Supreme Court Considers Time Limits in Constructive Discharge Case
By: Megan J. Muoio, March 7, 2016
Currently pending before the Supreme Court is Green v. Brennan, a case from the U.S. Court of Appeals for the Tenth Circuit that involves the question of when 45-day period to file a claim of constructive discharge as a result of racial discrimination begins to run. The case was argued before the Supreme Court on November 30, 2016. A decision is expected sometime this spring.

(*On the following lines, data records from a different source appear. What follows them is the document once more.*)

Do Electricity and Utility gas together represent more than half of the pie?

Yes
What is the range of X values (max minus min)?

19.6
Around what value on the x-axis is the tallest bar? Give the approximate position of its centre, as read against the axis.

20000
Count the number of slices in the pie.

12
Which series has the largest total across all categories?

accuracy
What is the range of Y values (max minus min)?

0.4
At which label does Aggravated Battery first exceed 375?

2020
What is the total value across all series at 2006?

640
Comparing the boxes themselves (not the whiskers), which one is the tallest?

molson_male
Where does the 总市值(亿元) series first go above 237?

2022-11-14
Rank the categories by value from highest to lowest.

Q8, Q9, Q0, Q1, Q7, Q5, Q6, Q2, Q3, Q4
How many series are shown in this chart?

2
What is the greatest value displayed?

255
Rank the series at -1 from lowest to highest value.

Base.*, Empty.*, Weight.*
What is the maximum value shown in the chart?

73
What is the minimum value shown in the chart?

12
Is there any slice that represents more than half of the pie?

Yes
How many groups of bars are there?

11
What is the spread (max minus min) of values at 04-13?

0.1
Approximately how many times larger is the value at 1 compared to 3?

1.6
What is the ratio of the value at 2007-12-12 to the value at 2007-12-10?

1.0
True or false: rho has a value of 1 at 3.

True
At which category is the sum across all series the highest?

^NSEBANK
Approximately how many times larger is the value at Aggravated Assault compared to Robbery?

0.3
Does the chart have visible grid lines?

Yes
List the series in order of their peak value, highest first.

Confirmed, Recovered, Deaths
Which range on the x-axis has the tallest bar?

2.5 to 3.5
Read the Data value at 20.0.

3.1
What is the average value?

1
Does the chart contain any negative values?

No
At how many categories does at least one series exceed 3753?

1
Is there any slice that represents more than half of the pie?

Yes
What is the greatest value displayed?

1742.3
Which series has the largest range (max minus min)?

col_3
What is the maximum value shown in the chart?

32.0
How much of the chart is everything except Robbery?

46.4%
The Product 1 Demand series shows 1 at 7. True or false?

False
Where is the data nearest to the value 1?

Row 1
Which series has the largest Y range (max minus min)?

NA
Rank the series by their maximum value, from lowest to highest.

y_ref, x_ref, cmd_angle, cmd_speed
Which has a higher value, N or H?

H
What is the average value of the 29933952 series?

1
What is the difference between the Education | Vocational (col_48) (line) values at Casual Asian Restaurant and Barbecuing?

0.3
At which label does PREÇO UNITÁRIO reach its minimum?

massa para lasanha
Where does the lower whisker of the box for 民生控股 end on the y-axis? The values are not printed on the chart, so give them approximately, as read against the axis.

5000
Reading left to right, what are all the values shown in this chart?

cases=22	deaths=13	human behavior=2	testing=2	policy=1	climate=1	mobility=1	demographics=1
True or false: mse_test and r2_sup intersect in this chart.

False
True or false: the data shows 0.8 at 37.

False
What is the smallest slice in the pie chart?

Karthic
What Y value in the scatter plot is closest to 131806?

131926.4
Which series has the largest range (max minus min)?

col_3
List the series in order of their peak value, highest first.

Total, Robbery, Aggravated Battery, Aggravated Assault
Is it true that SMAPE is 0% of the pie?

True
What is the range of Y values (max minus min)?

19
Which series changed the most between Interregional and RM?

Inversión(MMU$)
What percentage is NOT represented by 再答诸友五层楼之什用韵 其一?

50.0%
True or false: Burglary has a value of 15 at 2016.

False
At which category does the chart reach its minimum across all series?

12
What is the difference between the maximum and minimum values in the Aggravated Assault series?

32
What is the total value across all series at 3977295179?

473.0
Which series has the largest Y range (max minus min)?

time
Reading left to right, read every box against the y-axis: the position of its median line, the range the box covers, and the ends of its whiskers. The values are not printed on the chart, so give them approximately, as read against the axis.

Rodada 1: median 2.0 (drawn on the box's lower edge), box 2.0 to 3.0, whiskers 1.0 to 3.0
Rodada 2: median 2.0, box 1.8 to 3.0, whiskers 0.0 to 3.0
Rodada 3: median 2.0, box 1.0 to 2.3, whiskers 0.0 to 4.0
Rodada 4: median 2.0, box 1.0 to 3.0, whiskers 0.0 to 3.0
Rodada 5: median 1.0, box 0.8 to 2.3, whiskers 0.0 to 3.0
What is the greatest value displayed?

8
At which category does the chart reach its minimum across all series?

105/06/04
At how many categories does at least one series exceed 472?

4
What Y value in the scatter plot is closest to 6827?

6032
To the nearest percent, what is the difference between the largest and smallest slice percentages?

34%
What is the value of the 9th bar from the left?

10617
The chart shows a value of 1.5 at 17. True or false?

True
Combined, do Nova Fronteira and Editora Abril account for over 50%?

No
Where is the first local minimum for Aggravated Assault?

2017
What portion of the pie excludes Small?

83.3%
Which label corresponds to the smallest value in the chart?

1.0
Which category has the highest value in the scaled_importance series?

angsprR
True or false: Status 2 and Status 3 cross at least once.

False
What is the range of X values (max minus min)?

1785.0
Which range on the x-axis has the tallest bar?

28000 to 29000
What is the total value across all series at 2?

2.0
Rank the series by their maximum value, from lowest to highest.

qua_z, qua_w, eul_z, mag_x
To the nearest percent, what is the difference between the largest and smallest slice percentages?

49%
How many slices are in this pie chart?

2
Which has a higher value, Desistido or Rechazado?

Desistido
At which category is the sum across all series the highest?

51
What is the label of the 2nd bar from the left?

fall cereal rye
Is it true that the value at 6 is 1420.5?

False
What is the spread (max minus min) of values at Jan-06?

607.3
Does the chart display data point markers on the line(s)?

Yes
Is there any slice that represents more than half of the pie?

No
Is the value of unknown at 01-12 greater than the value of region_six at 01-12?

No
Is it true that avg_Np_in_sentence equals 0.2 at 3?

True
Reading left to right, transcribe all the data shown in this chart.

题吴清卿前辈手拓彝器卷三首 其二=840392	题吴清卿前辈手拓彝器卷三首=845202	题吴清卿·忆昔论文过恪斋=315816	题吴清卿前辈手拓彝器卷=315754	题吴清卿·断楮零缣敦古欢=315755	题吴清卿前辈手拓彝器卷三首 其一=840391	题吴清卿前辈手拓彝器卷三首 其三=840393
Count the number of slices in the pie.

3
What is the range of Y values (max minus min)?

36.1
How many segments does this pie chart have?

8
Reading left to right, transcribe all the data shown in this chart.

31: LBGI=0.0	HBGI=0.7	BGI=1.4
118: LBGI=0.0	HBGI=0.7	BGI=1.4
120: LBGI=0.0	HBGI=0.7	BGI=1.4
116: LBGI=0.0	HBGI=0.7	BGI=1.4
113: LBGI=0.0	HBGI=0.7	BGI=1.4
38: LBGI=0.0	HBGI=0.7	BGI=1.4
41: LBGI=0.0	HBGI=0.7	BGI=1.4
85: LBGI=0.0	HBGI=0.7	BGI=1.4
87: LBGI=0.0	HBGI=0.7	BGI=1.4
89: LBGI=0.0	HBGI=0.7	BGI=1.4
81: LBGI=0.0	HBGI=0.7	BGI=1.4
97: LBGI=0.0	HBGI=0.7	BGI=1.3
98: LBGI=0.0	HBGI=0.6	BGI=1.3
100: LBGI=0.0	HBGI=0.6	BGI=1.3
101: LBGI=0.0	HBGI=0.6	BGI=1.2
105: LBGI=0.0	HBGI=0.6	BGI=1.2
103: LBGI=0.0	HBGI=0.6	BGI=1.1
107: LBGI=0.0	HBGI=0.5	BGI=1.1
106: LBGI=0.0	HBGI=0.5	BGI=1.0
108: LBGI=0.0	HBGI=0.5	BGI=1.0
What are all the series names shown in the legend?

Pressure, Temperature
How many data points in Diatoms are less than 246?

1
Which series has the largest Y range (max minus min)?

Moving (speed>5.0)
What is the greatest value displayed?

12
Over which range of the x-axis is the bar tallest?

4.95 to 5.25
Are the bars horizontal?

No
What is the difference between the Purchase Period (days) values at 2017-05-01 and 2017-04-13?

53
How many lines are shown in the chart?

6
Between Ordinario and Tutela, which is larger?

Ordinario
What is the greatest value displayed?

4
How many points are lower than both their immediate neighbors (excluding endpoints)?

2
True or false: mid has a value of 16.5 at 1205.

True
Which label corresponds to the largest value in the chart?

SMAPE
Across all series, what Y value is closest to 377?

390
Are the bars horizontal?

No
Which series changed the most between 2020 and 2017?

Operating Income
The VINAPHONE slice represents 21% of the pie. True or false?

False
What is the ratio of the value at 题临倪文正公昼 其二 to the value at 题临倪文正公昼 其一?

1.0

The appellant Marvin Green was employed by the United States Postal Service as the postmaster for Englewood, Colorado. In 2008, he applied for but did not receive a promotion to the position of postmaster of Boulder, Colorado. Green alleged that he was passed over because of his race and complained to U.S.P.S. officials. In 2009, while the discrimination complaint was pending, the U.S.P.S. began investigating Green for potentially illegally delaying the mail. As a result of that investigation, Green was removed from duty and his pay was suspended.
On December 16, 2009, Green and the U.S.P.S. entered into an agreement by which the U.S.P.S. agreed not to pursue criminal charges if Green agreed to resign and either retire or take a lower-paying job in another area. On February 9, 2010, Green resigned from the U.S.P.S., effective March 31, 2010. On March 22, 2010, Green contacted the U.S.P.S. EEO counselor to report that he had been constructively discharged.
The Tenth Circuit held that Green’s claim for constructive discharge under Title VII of the Civil Rights Act of 1964 was time barred because he asserted his claim more than 45 days after “the date of the matter alleged to be discriminatory.” The Tenth Circuit held that the December 16, 2009 settlement agreement was the “last discriminatory act” upon which Green’s constructive discharge claim was based.
Green argued that a different date from the one used by the Tenth Circuit should be used to calculate the last discriminatory act. Green asserted that the date of his resignation – February 9, 2010, 41 days before he filed his claim – was the date of the last discriminatory act and therefore the day that the 45 day clock began to run. Green argued that a cause of action cannot accrue (and a claim cannot be filed) until the employee resigns so the date of resignation was the accrual date of his constructive discharge claim. Green also argued that the date of resignation would be an easily-administered bright line rule.
The government argued that the Tenth Circuit correctly held that Green’s claim was time-barred and that the 45 days began to run on December 16, 2009 (the date of the settlement agreement), but for a different reason. The government asserts that December 16, 2009 was the day that a claim accrued because it was the date that Green gave notice of his resignation. Under the government’s reasoning, Green’s claim would still be time-barred in this case.
For oral argument before the Supreme Court, counsel was appointed to defend the Tenth Circuit’s reasoning. The Tenth Circuit found that the date upon which Green’s claim accrued was December 16, 2009 because it was the date of the last discriminatory act, culminating in Green’s constructive discharge. At oral argument on November 30, 2015, only Justice Antonin Scalia seemed predisposed to adopting the Tenth Circuit’s reasoning. He stated that the plain language of “last discriminatory act” implied a discriminatory act by the employer, not the act of the employee in resigning. The remaining Justices grappled with the relative merits of Green and the government’s proposed dates, weighing the practicability of administering each. The Justices also considered whether the December 16, 2009 settlement agreement was a true notice of resignation since Green had the option to resign or take a different position.
In light of Justice Scalia’s passing, it remains to be seen whether a majority of the remaining Justices will be able to come together to endorse either Green or the government’s asserted arguments. It is possible that the Justices will split their decision 4-4, which would result in the Tenth Circuit’s decision being automatically upheld.